We chat to head of brand partnerships Marcus O’Shea about the charity’s licensing drive.
There can be no doubt that Help for Heroes has become one of the best-known charity brands, and this is a position that also makes it a popular licensing partner.
The team initially dipped its toe into the waters with an appearance at Brand Licensing Europe in 2015 and, over a year on, it has refined its licensing strategy and has some very canny deals under its belt.
The programme is focused on five key pillars – gardening, baking, sports, DIY & trade work and the shopping basket – split between two licensing agencies and the in-house team at Help for Heroes. JELC is on board to developing the gardening and outdoor living sectors, while The Partnership will be supporting the charity’s push into countryside pursuits such as riding, shooting, camping, fishing, walking, archery and publishing. It will also be looking after the baking sector.
Marcus O’Shea, head of brand partnerships at Help for Heroes, explains that there has been a focus back into categories that reflect who the charity looks after and how they look after them.
For example, the charity has a horticultural programme to help veterans develop skills and coping mechanisms for supporting their recovery, while ‘Bake for Heroes’ has become a popular way of raising funds by its supporters. Sport, again, is heartland brand territory, while a percentage of people who leave the armed forces go into a skilled trade, making DIY another obvious area of focus. Indeed, the charity’s partnership with Dewalt Power Tools has enjoyed strong success, resulting in its expansion going forward.
The fifth pillar – the shopping basket – has also seen some high profile, successful partnerships. The charity worked with Kinnerton on an Easter egg (which saw a considerable sum raised), while Ginsters created a special limited edition pasty (with the help of two veterans). More recently, it secured a partnership with Hildon Natural Mineral Water, with a range of still and sparkling bottled water labeled with the charity logo.
A special Help for Heroes fragrance, created by a team of five veterans and fragrance house Corincraft, was another stand out success – Help for Heroes XTREME was stocked by Debenhams, as well as The Perfume Shop, online at Help for Heroes Trading and in the Sandringham Estate Shop.

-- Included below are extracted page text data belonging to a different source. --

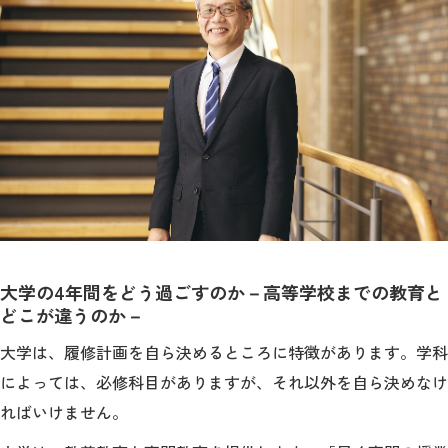
大学の4年間をどう過ごすのか－高等学校までの教育と
どこが違うのか－
大学は、履修計画を自ら決めるところに特徴があります。学科
によっては、必修科目がありますが、それ以外を自ら決めなけ
ればいけません。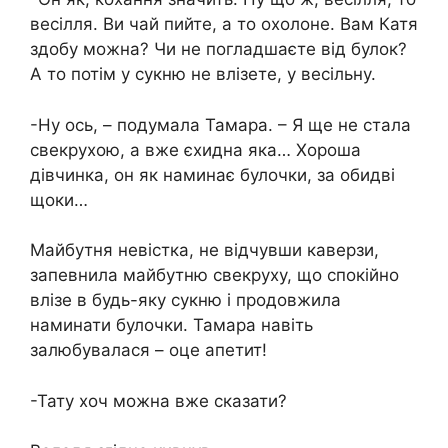
весілля. Ви чай пийте, а то охолоне. Вам Катя
здобу можна? Чи не погладшаєте від булок?
А то потім у сукню не влізете, у весільну.
-Ну ось, – подумала Тамара. – Я ще не стала
свекрухою, а вже єхидна яка… Хороша
дівчинка, он як наминає булочки, за обидві
щоки…
Майбутня невістка, не відчувши каверзи,
запевнила майбутню свекруху, що спокійно
влізе в будь-яку сукню і продовжила
наминати булочки. Тамара навіть
залюбувалася – оце апетит!
-Тату хоч можна вже сказати?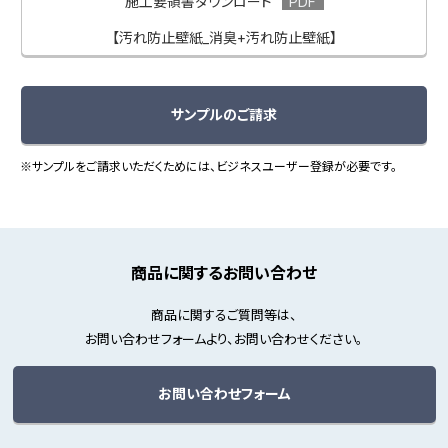
施工要領書ダウンロード
【汚れ防止壁紙_消臭+汚れ防止壁紙】
サンプルのご請求
※サンプルをご請求いただくためには、ビジネスユーザー登録が必要です。
商品に関するお問い合わせ
商品に関するご質問等は、
お問い合わせフォームより、お問い合わせください。
お問い合わせフォーム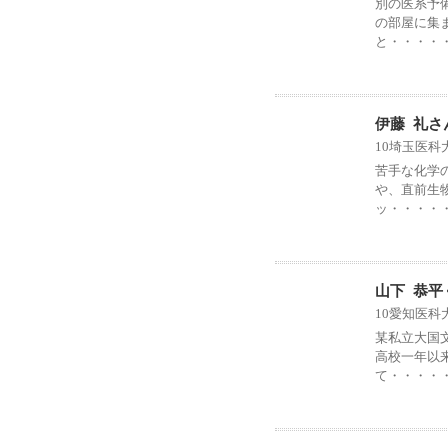
別の医系予
の部屋に集
と・・・・
伊藤 礼さ
10埼玉医科
苦手な化学
や、直前生
ッ・・・・
山下 恭平
10愛知医科
某私立大国
高校一年以
て・・・・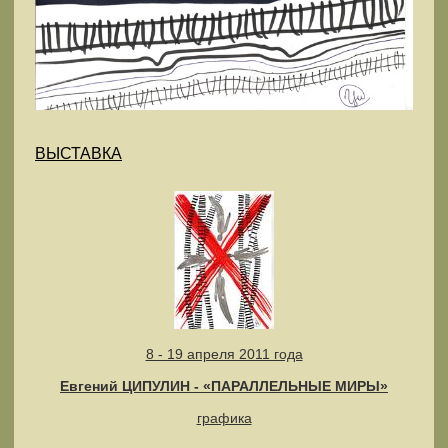
ВЫСТАВКА
8 - 19 апреля 2011 года
Евгений ЦИПУЛИН - «ПАРАЛЛЕЛЬНЫЕ МИРЫ»
графика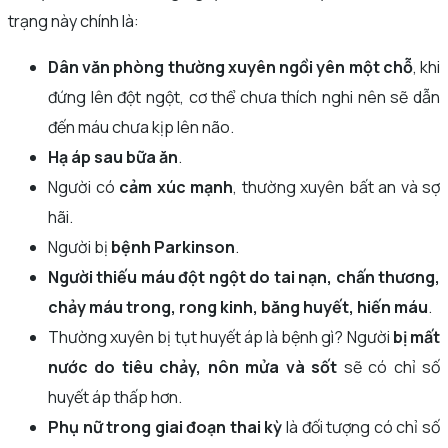
trạng này chính là:
Dân văn phòng thường xuyên ngồi yên một chỗ
, khi
đứng lên đột ngột, cơ thể chưa thích nghi nên sẽ dẫn
đến máu chưa kịp lên não.
Hạ áp sau bữa ăn
.
Người có
cảm xúc mạnh
, thường xuyên bất an và sợ
hãi.
Người bị
bệnh Parkinson
.
Người thiếu máu đột ngột do tai nạn, chấn thương,
chảy máu trong, rong kinh, băng huyết, hiến máu
.
Thường xuyên bị tụt huyết áp là bệnh gì? Người
bị mất
nước do tiêu chảy, nôn mửa và sốt
sẽ có chỉ số
huyết áp thấp hơn.
Phụ nữ trong giai đoạn thai kỳ
là đối tượng có chỉ số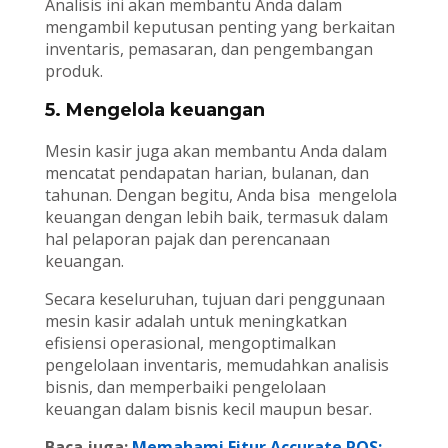
Analisis ini akan membantu Anda dalam
mengambil keputusan penting yang berkaitan
inventaris, pemasaran, dan pengembangan
produk.
5. Mengelola keuangan
Mesin kasir juga akan membantu Anda dalam
mencatat pendapatan harian, bulanan, dan
tahunan. Dengan begitu, Anda bisa mengelola
keuangan dengan lebih baik, termasuk dalam
hal pelaporan pajak dan perencanaan
keuangan.
Secara keseluruhan, tujuan dari penggunaan
mesin kasir adalah untuk meningkatkan
efisiensi operasional, mengoptimalkan
pengelolaan inventaris, memudahkan analisis
bisnis, dan memperbaiki pengelolaan
keuangan dalam bisnis kecil maupun besar.
Baca juga:
Memahami Fitur Accurate POS: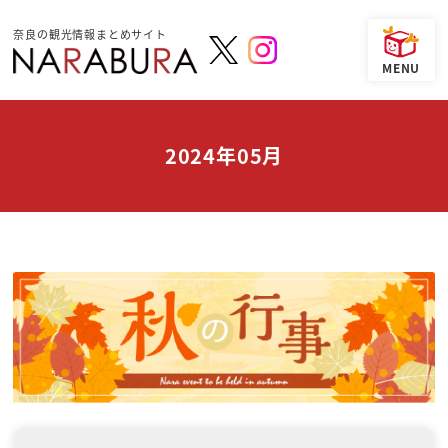
奈良の観光情報まとめサイト
2024年05月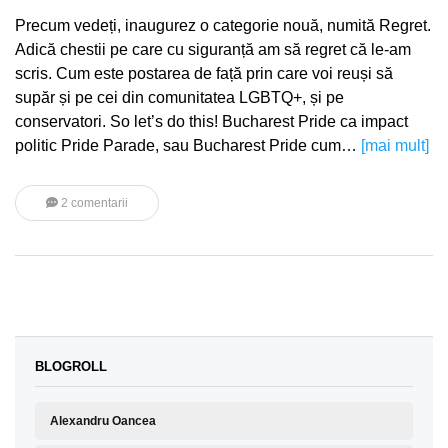
Precum vedeți, inaugurez o categorie nouă, numită Regret.
Adică chestii pe care cu siguranță am să regret că le-am
scris. Cum este postarea de față prin care voi reuși să
supăr și pe cei din comunitatea LGBTQ+, și pe
conservatori. So let’s do this! Bucharest Pride ca impact
politic Pride Parade, sau Bucharest Pride cum…
[mai mult]
2 comentarii
BLOGROLL
Alexandru Oancea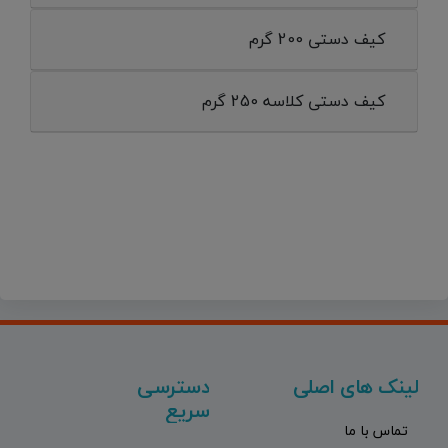
کیف دستی 200 گرم
کیف دستی کلاسه 250 گرم
لینک های اصلی
دسترسی
سریع
تماس با ما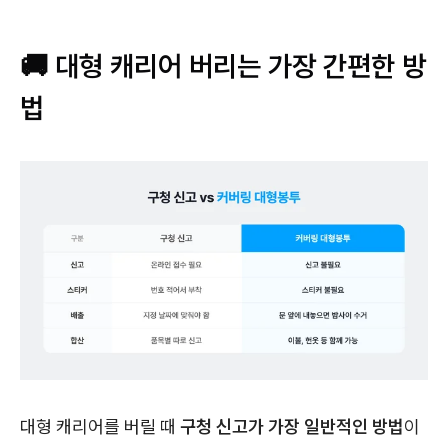
🚚 대형 캐리어 버리는 가장 간편한 방
법
대형 캐리어를 버릴 때
구청 신고가 가장 일반적인 방법
이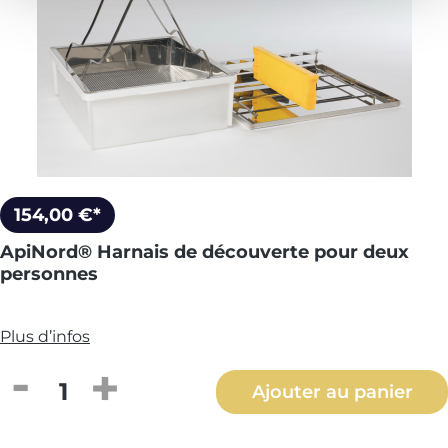
154,00 €*
ApiNord® Harnais de découverte pour deux
personnes
Plus d’infos
Quantité de produit : Entrez la quantité
Ajouter au panier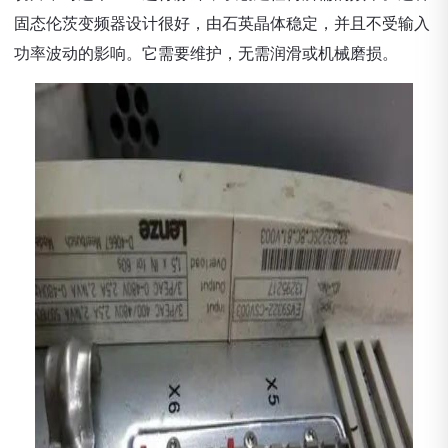
固态伦茨变频器设计很好，由石英晶体稳定，并且不受输入
功率波动的影响。它需要维护，无需润滑或机械磨损。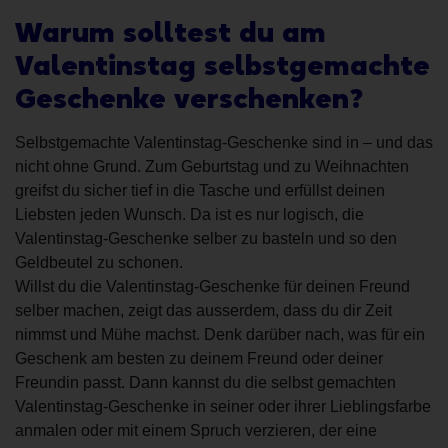
Warum solltest du am
Valentinstag selbstgemachte
Geschenke verschenken?
Selbstgemachte Valentinstag-Geschenke sind in – und das
nicht ohne Grund. Zum Geburtstag und zu Weihnachten
greifst du sicher tief in die Tasche und erfüllst deinen
Liebsten jeden Wunsch. Da ist es nur logisch, die
Valentinstag-Geschenke selber zu basteln und so den
Geldbeutel zu schonen.
Willst du die Valentinstag-Geschenke für deinen Freund
selber machen, zeigt das ausserdem, dass du dir Zeit
nimmst und Mühe machst. Denk darüber nach, was für ein
Geschenk am besten zu deinem Freund oder deiner
Freundin passt. Dann kannst du die selbst gemachten
Valentinstag-Geschenke in seiner oder ihrer Lieblingsfarbe
anmalen oder mit einem Spruch verzieren, der eine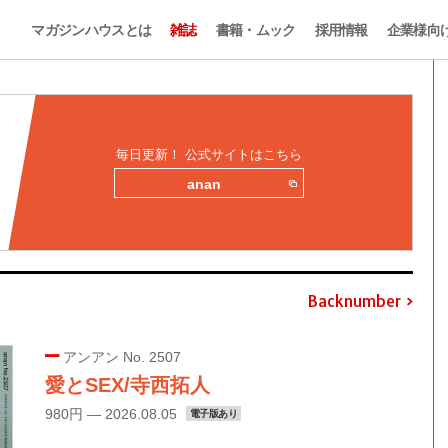
マガジンハウスとは
雑誌
書籍・ムック
採用情報
企業様向
毎日更新！ 公式サイトはこちら
anan
Backnumber
アンアン No. 2507
愛とSEX/寺西拓人
980円 — 2026.08.05
電子版あり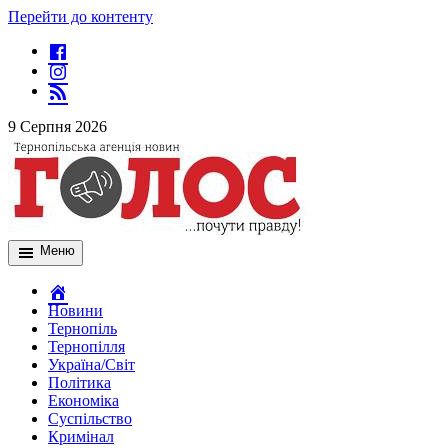
Перейти до контенту
9 Серпня 2026
Меню
Новини
Тернопіль
Тернопілля
Україна/Світ
Політика
Економіка
Суспільство
Кримінал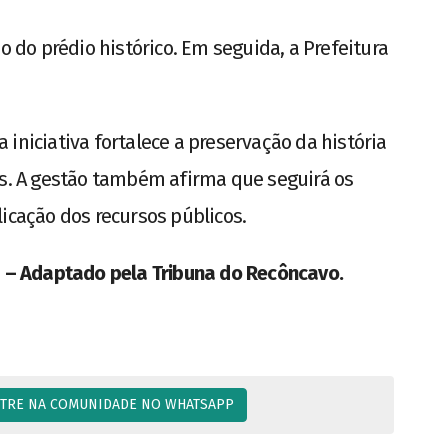
o do prédio histórico. Em seguida, a Prefeitura
iniciativa fortalece a preservação da história
us. A gestão também afirma que seguirá os
icação dos recursos públicos.
– Adaptado pela Tribuna do Recôncavo.
TRE NA COMUNIDADE NO WHATSAPP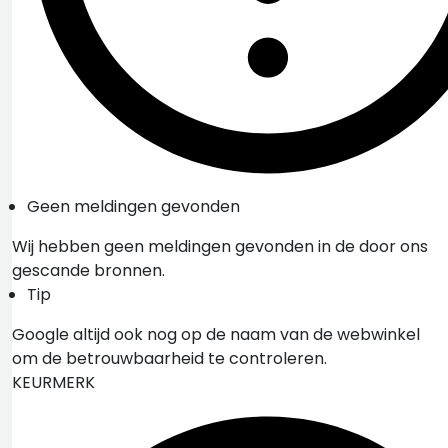
Geen meldingen gevonden
Wij hebben geen meldingen gevonden in de door ons
gescande bronnen.
Tip
Google altijd ook nog op de naam van de webwinkel
om de betrouwbaarheid te controleren.
KEURMERK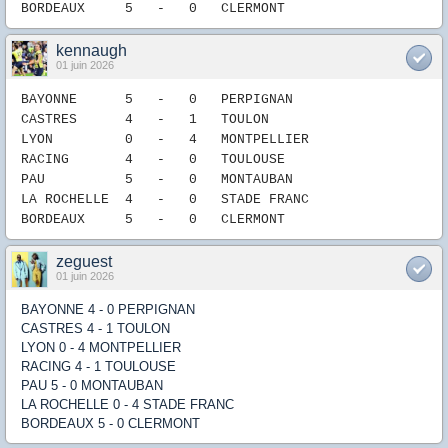
B
ORDEAUX
5
-
0
CLERMONT
kennaugh
01 juin 2026
BAYONNE 5
- 0
P
ERPIGNAN
CASTRES 4
-
1
TOULON
LYON 0
-
4
MONTPELLIER
RACING 4
-
0
TOULOUSE
PAU
5
-
0
MONTAUBAN
LA ROCHELLE
4
-
0
STADE FRANC
B
ORDEAUX
5
-
0
CLERMONT
zeguest
01 juin 2026
BAYONNE 4 - 0 PERPIGNAN
CASTRES 4 - 1 TOULON
LYON 0 - 4 MONTPELLIER
RACING 4 - 1 TOULOUSE
PAU 5 - 0 MONTAUBAN
LA ROCHELLE 0 - 4 STADE FRANC
BORDEAUX 5 - 0 CLERMONT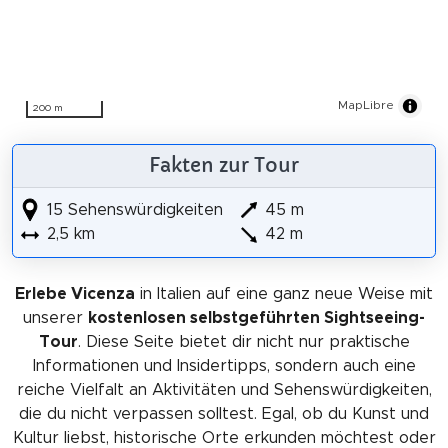
MapLibre
200 m
Fakten zur Tour
15 Sehenswürdigkeiten
45 m
2,5 km
42 m
Erlebe Vicenza
in Italien auf eine ganz neue Weise mit
unserer
kostenlosen selbstgeführten Sightseeing-
Tour
. Diese Seite bietet dir nicht nur praktische
Informationen und Insidertipps, sondern auch eine
reiche Vielfalt an Aktivitäten und Sehenswürdigkeiten,
die du nicht verpassen solltest. Egal, ob du Kunst und
Kultur liebst, historische Orte erkunden möchtest oder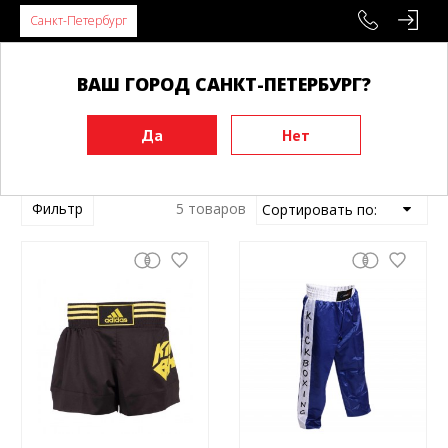
Санкт-Петербург
ВАШ ГОРОД САНКТ-ПЕТЕРБУРГ?
Главная
Кимоно
Кимоно - Кикбоксинг
Фильтр
5 товаров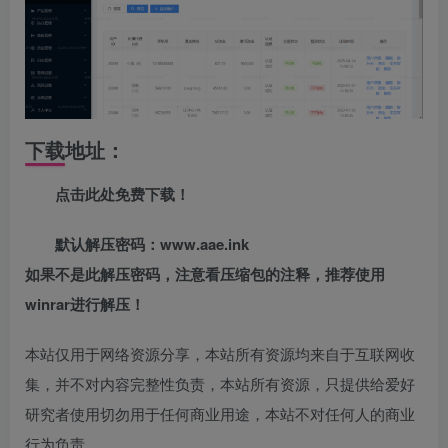
下载地址：
点击此处免费下载！
默认解压密码：www.aae.ink
如果不是此解压密码，注意看压缩包的注释，推荐使用
winrar进行解压！
本站仅用于网络资源分享，本站所有资源均来自于互联网收
集，并不对内容完整性负责，本站所有资源，只提供给爱好
研究者使用切勿用于任何商业用途，本站不对任何人的商业
行为负责。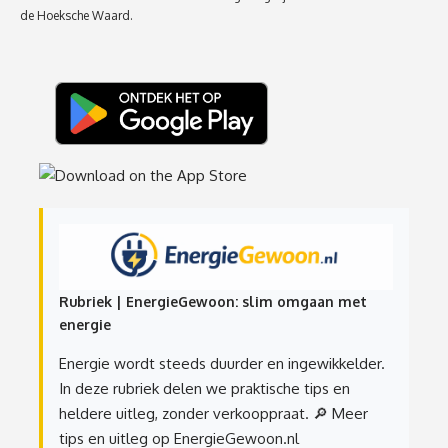
de Hoeksche Waard.
Rubriek | EnergieGewoon: slim omgaan met
energie
Energie wordt steeds duurder en ingewikkelder.
In deze rubriek delen we praktische tips en
heldere uitleg, zonder verkooppraat.
🔎 Meer
tips en uitleg op EnergieGewoon.nl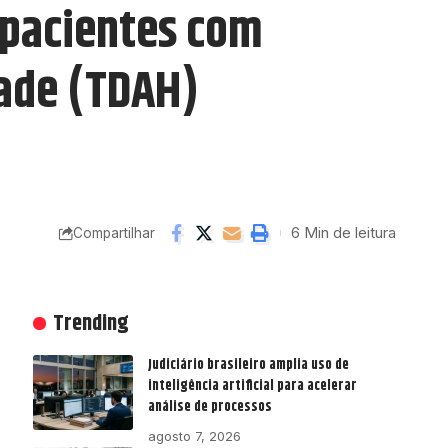
 pacientes com
dade (TDAH)
6 Min de leitura
Compartilhar
Trending
Judiciário brasileiro amplia uso de
inteligência artificial para acelerar
análise de processos
agosto 7, 2026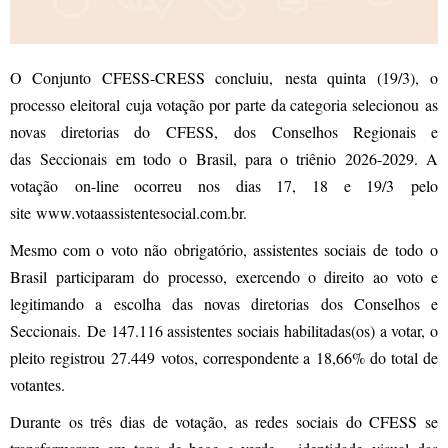
O Conjunto CFESS-CRESS concluiu, nesta quinta (19/3), o
processo eleitoral cuja votação por parte da categoria selecionou as
novas diretorias do CFESS, dos Conselhos Regionais e
das Seccionais em todo o Brasil, para o triênio 2026-2029. A
votação on-line ocorreu nos dias 17, 18 e 19/3 pelo
site
www.votaassistentesocial.com.br
.
Mesmo com o voto não obrigatório, assistentes sociais de todo o
Brasil participaram do processo, exercendo o direito ao voto e
legitimando a escolha das novas diretorias dos Conselhos e
Seccionais. De 147.116 assistentes sociais habilitadas(os) a votar, o
pleito registrou 27.449 votos, correspondente a 18,66% do total de
votantes.
Durante os três dias de votação, as redes sociais do CFESS se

British clothing brand Jack Wills has also produced a range based on the DPM camouflage print, including a jacket, rucksack and tote bag, featuring subtle branding and expanding Help for Heroes into another different category and type of audience.
Meanwhile, Help for Heroes’ relationship with Tesco – which extends from staff fundraising to ranges of co-branded products – has to date raised over £1.6 million for the charity. The supermarket has stocked H4H-branded Eggs for Soldiers, Branston Bigger Baked Beans and Alf Turner Sausage and Bacon, as well as Tesco own-label Help for Heroes Bacon and Sausages.
Tesco also supplies 17 products in the Help for Heroes Personalise Me range through Tesco Direct, including customisable mobile phone covers, note pads, mugs, water bottles and even special Christmas decorations.
These are by no means all of the deals – and there is more to come, although Marcus was keeping his powder dry at the time of our chat with him.
“You start with a rock solid brand and everything else works if you’ve got that,” he says. “I think Help for Heroes is very fortunate in the level of awareness that we have, while licensing also helps to keep us front and centre of mind.”